Optica Publishing Groupの影響力のある研究のためのジャーナルOptica で、研究チームは、光を使用して非線形結晶内に小さな「光学ピンホール」を形成し、赤外線画像を可視画像に変える方法について説明している。このセットアップを使用して、被写界深度35cm以上、視野6cm以上の鮮明な中赤外線画像を取得した。また、このシステムを使用して3D画像を取得することもできた。

「このアプローチは、夜間の安全性、産業品質管理、環境モニタリングを強化できる」と、華東師範大学(East China Normal University)の研究チームメンバーKun Huangは語っている。「また、よりシンプルな光学系と標準的なシリコンセンサを使用しているため、最終的には赤外線イメージングシステムがより手頃な価格、ポータブルで、エネルギー効率の高いものになる可能性がある。遠赤外線やTHz波長など、レンズの製造が困難であったり、性能が低下したりする他のスペクトル帯域にも適用可能である。

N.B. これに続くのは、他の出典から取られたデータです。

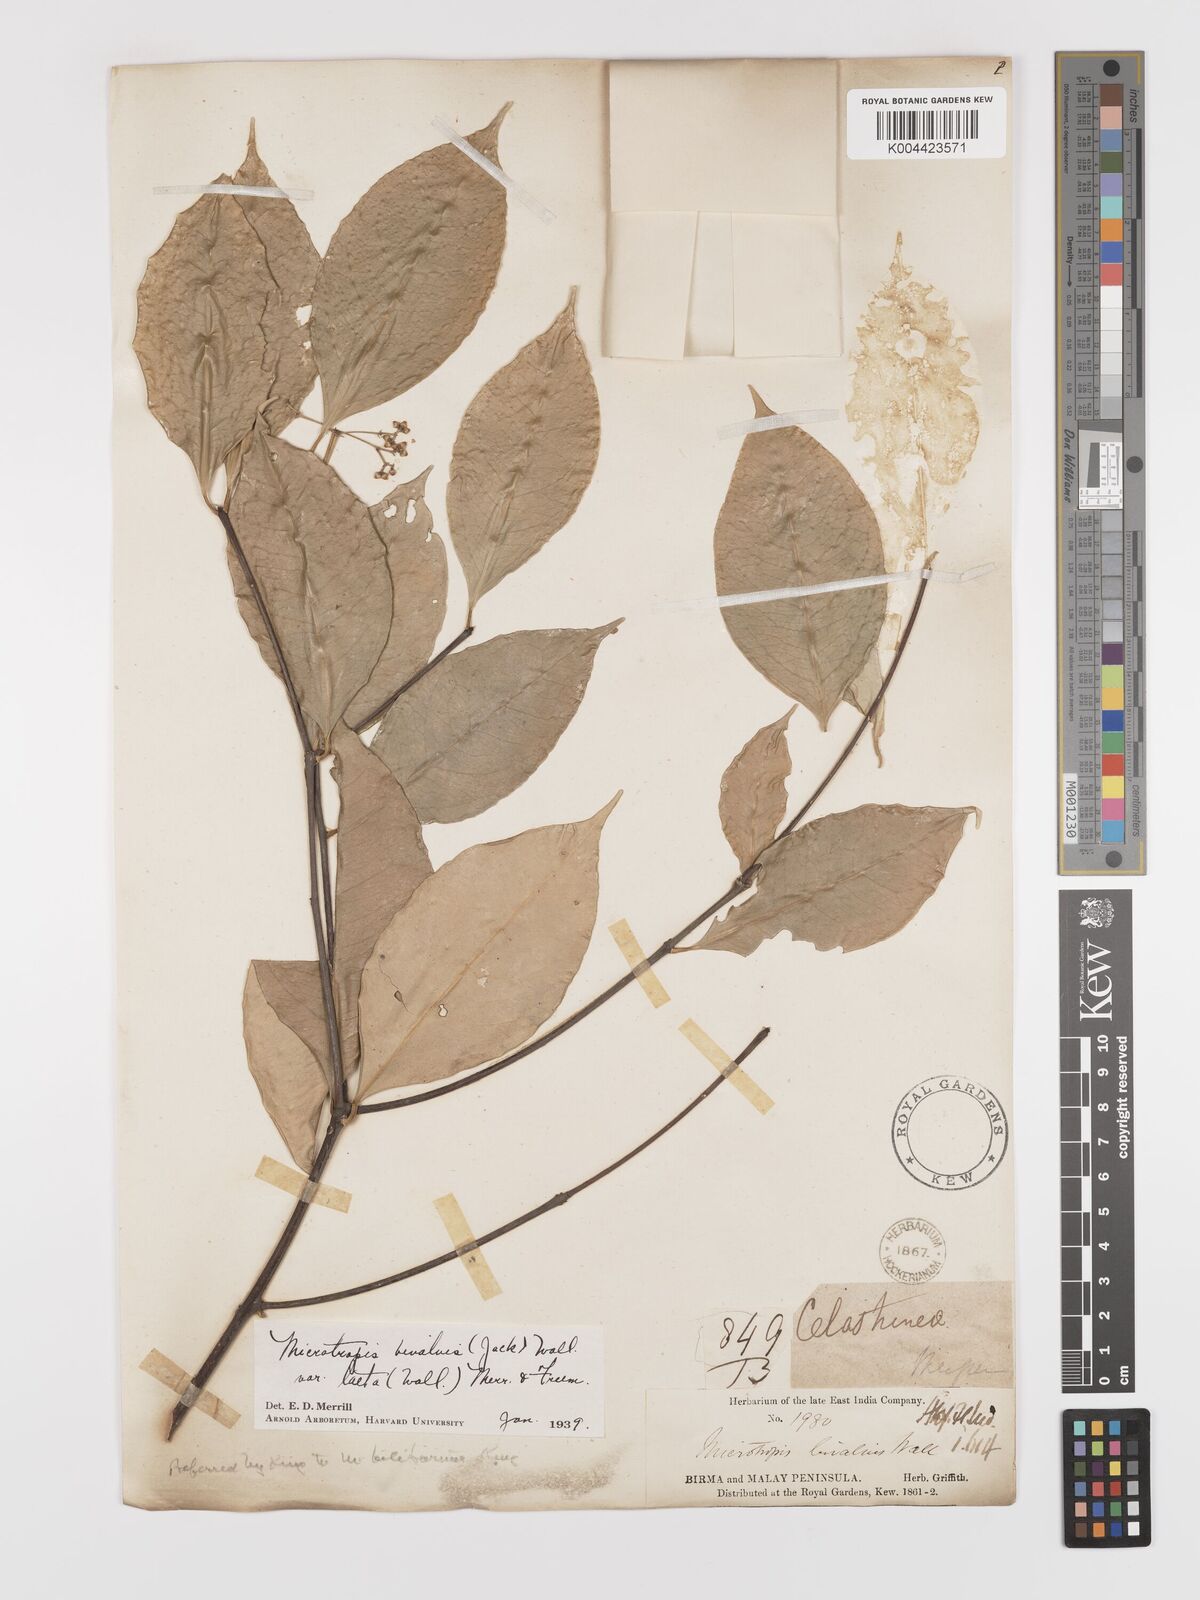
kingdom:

」

ピンホールイメージングの再考
ピンホールイメージングは、紀元前4世紀に中国の哲学者墨子(Mozi)によって最初に記述された、最も古い画像作成方法の1つである。従来のピンホール カメラは、遮光ボックスの小さな穴に光を通し、外のシーンの反転した画像を内側の反対側の表面に投影することで機能する。レンズベースのイメージングとは異なり、ピンホールイメージングは歪みを回避し、無限の被写界深度を持ち、幅広い波長にわたって機能する。

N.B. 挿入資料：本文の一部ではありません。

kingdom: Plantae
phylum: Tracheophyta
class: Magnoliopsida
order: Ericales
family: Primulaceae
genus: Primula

これらの利点を最新の赤外線イメージングシステムにもたらすために、研究チームは強力なレーザを使用して、非線形結晶の内部に光学穴、つまり人工開口部を形成した。結晶はその特殊な光学特性により、赤外線画像を可視光に変換し、標準的なシリコンカメラで記録できる。

研究チームによると、広範囲の方向からの光線を受け入れることができるチャープ周期構造を持つ特別に設計された結晶の使用が、広い視野を実現するための鍵となる。また、アップコンバージョン検出方式によりノイズが自然に抑制されるため、非常に暗い場所でも動作する。

「レンズレス非線形ピンホールイメージングは、歪みのない大深度、広視野の中赤外イメージングを高感度で実現するための実用的な方法である。超短同期レーザパルスは、非常に少ない光子でも高感度の飛行時間深度イメージングに使用できる超高速光学タイムゲートも内蔵している」(Huang)。

約0.20mmの光学ピンホール半径が鮮明で明確に定義されたディテールを生成することを理解した後、研究チームはこの開口部サイズを使用して、11cm、15cm、19cm離れたターゲットを画像化した。チームは、すべての距離にわたって3.07µmの中赤外波長で鮮明なイメージングを実現し、広い深度範囲を確認した。また、最大 35 cm 離れた場所に置かれた物体に対しても画像を鮮明に保つことができ、大きな被写界深度を実証した。

レンズなしの3Dイメージング
次に、研究チームは 2 種類の 3D イメージングにセットアップを使用した。3D飛行時間イメージングでは、同期した超高速パルスを光ゲートとして用いてマットセラミックウサギをイメージングし、ミクロンレベルの軸方向精度で3D形状を再構築することができた。入力をパルスあたり約 1.5 光子に減らした場合でも (非常に暗い場所でシミュレート)、この方法は相関ベースのノイズ除去後に 3D 画像を生成した。

また、わずかに異なる物体距離で積み重ねられた「ECNU」ターゲットの写真を2枚撮影し、それらを使用して実際のサイズと深さを計算することにより、2スナップショット深度イメージングも実行した。この方法では、複雑なパルスタイミング技術を使用せずに、約6センチメートルの範囲で物体の深さを測定することができた。

研究チームは、中赤外非線形ピンホールイメージングシステムは依然として概念実証であり、比較的複雑でかさばるレーザセットアップが必要であると指摘している。しかし、新しい非線形材料と統合光源が開発されるにつれて、この技術ははるかにコンパクトになり、展開が容易になるはずである。

研究チームは現在、システムをより速く、より感度が高く、様々なイメージングシナリオに適応できるようにすることに取り組んでいる。チームの計画には、変換効率の向上、多様なシーンに合わせて光学ピンホールを再形成するための動的制御の追加、より広い中赤外線範囲にわたるカメラの動作の拡張が含まれている。

論文: Y. Li, K. Huang, J. Fang, Z. Wei, H. Zeng, “Mid-infrared nonlinear pinhole imaging,” 12, 1478-1485 (2025).
DOI: 10.1364/OPTICA.566042。